Faits divers

À l’école, le port du voile ne peut leur être limité aux cours de religion islamique donnés en classe

BRUXELLES Les établissements scolaires ne peuvent obliger les enseignantes de religion islamique voilées à ne porter le voile qu’en classe, pendant leurs cours, et l’interdire ailleurs dans l’établissement (comme dans les couloirs, les réfectoires, les salles de réunion, les cours de récréation).

Et Grâce-Hollogne, qui pratiquait cette règle dans ses établissements, est condamnée à modifier son règlement d’ordre intérieur : le Conseil d’État l’oblige à retirer la disposition qui, depuis 2011, n’autorisait aux enseignantes d’islam de porter le voile que dans leur classe et pendant leurs cours, et pas ailleurs à l’école.

L’arrêt a une portée générale en Fédération Wallonie-Bruxelles. Il est définitif.

Pouvoir organisateur, Grâce-Hollogne croyait pouvoir opposer le principe de neutralité de l’enseignement et le devoir des professeurs de respecter la liberté de conscience des élèves : “Le voile islamique est un symbole religieux visible et fort, incompatible avec le devoir de neutralité.”

Selon le Conseil d’État , les professeurs de religion islamique ne sont pas tenus au devoir de neutralité, pas plus d’ailleurs que ceux d’autres religions reconnues.

Dans l’arrêt que la DH a pu lire, le Conseil d’État établit au contraire que “porter tout signe d’appartenance religieuse, y compris vestimentaire, est inhérent à l’enseignement des religions reconnues et n’est pas limité aux heures des cours et aux locaux auxquels ils sont affectés”.

Pour l’enseignante voilée qui a le soutien du Mrax, c’est l’aboutissement d’un combat de deux ans et demi qui lui coûta notamment de ne pas être renouvelée. Elle a d’ailleurs introduit un recours contre Grâce-Hollogne, qu’elle a toutes les chances de gagner.

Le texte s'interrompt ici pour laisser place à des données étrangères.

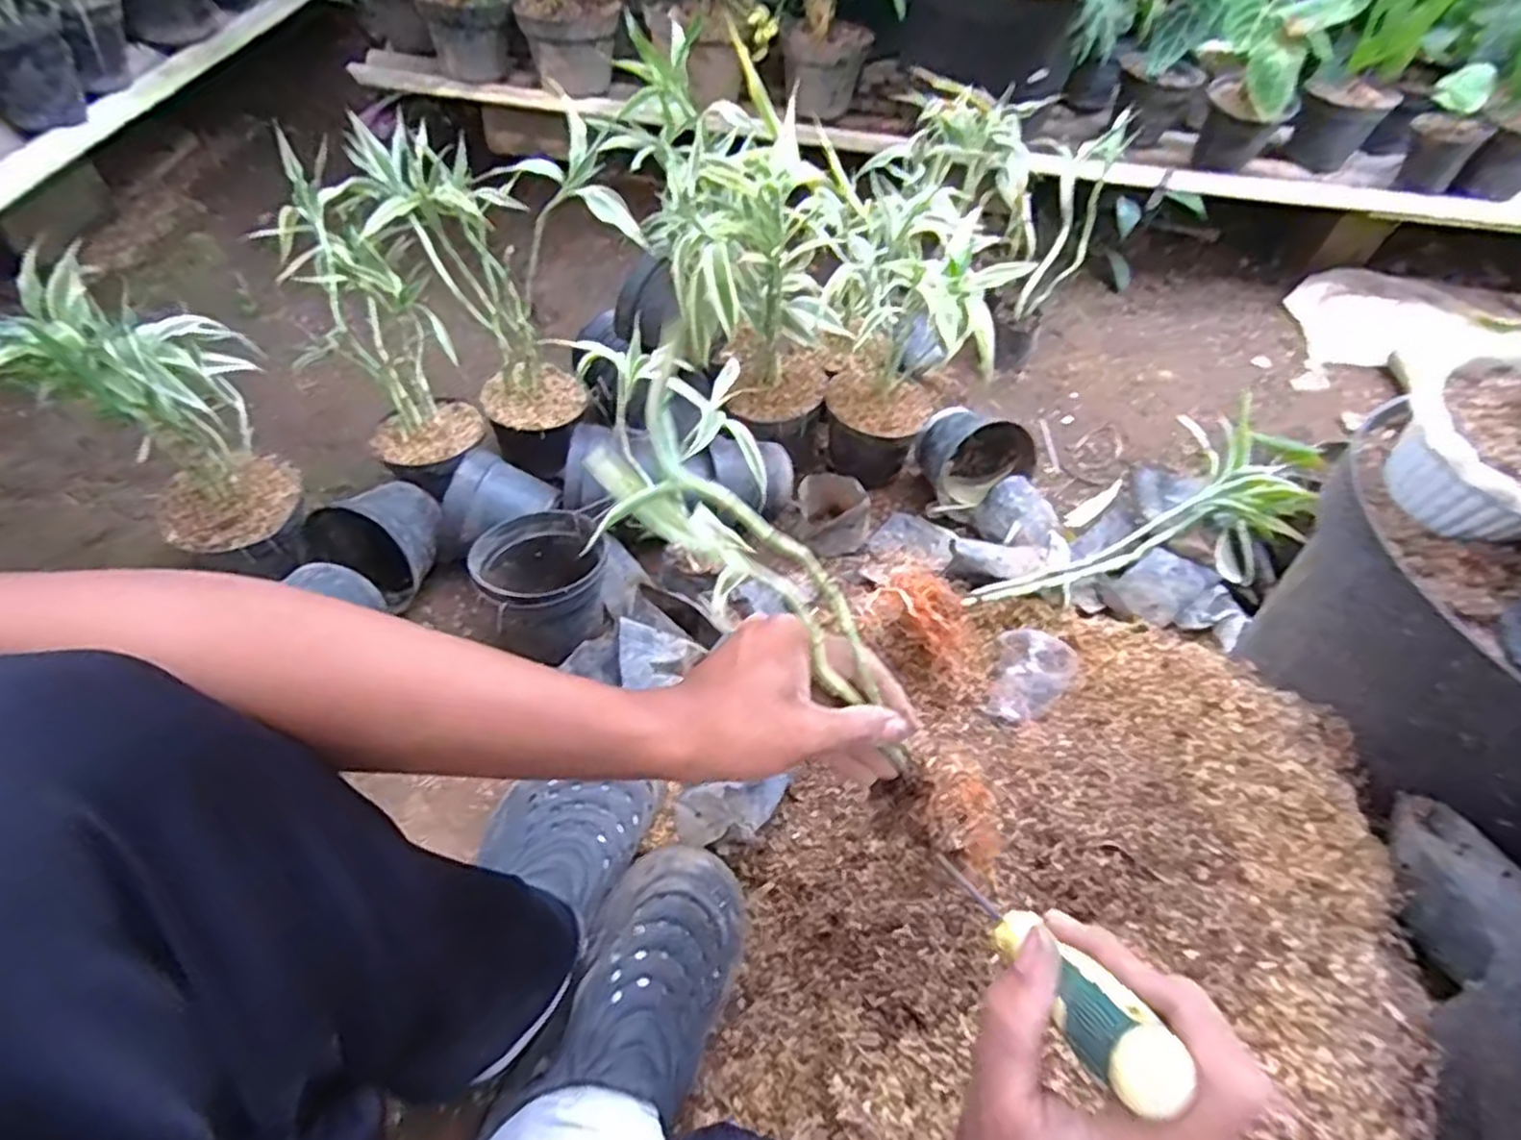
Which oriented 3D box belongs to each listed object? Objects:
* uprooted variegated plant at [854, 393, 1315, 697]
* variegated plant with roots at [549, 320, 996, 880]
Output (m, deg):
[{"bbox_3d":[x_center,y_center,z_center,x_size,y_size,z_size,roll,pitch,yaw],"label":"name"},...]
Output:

Elle raconte que la commune lui a même envoyé la police pour lui interdire l’accès à l’école à moins d’ôter le voile et le remettre en classe. Elle n’a pas cédé. Elle ajoute avoir essuyé des observations “agressives et humiliantes ” de sa directrice : “Et en plus, tu es têtue. Je me demande ce qu’on me dirait si je faisais ça dans ton pays d’origine.”

La commune ne voyait aucun obstacle à l’autoriser à “exposer ce signe d’appartenance à la religion qu’elle enseigne aux élèves ayant fait le choix de cet enseignement” . Mais “les professeurs disposant d’une autorité sur les élèves voire d’une influence sur eux” , Grâce-Hollogne maintenait qu’il “n’est pas opportun, aux fins de respecter la liberté de conscience des autres élèves, qu’un professeur de cours philosophiques soit autorisé à déambuler dans l’établissement en portant un tel signe ostensible risquant d’influencer des élèves qui n’ont pas fait ce choix.”

Le Conseil d’État constate que le décret neutralité du 17 décembre 2003 impose certes aux enseignants “d’adopter une attitude réservée , traiter les options religieuses en des termes qui ne peuvent froisser , s’abstenir de tout propos partisan dans les problèmes idéologiques et refuser de témoigner en faveur d’un système philosophique ou politique quel qu’il soit” .

En revanche, “rien n’interdit aux professeurs de religions reconnues de porter tout signe d’appartenance, y compris vestimentaire” .

Plus fort, le conseil d’État cite Xavier Delgrange pour qui “l’enseignement de la religion échappe pratiquement totalement au contrôle des autorités publiques […] Les titulaires de cours de religions reconnues ne sont pas astreints au devoir de neutralité et même, le prosélytisme de leur part n’est pas critiquable”.

Prof aux Facultés Saint-Louis, Xavier Delgrange est 1er auditeur chef de section au Conseil d’État.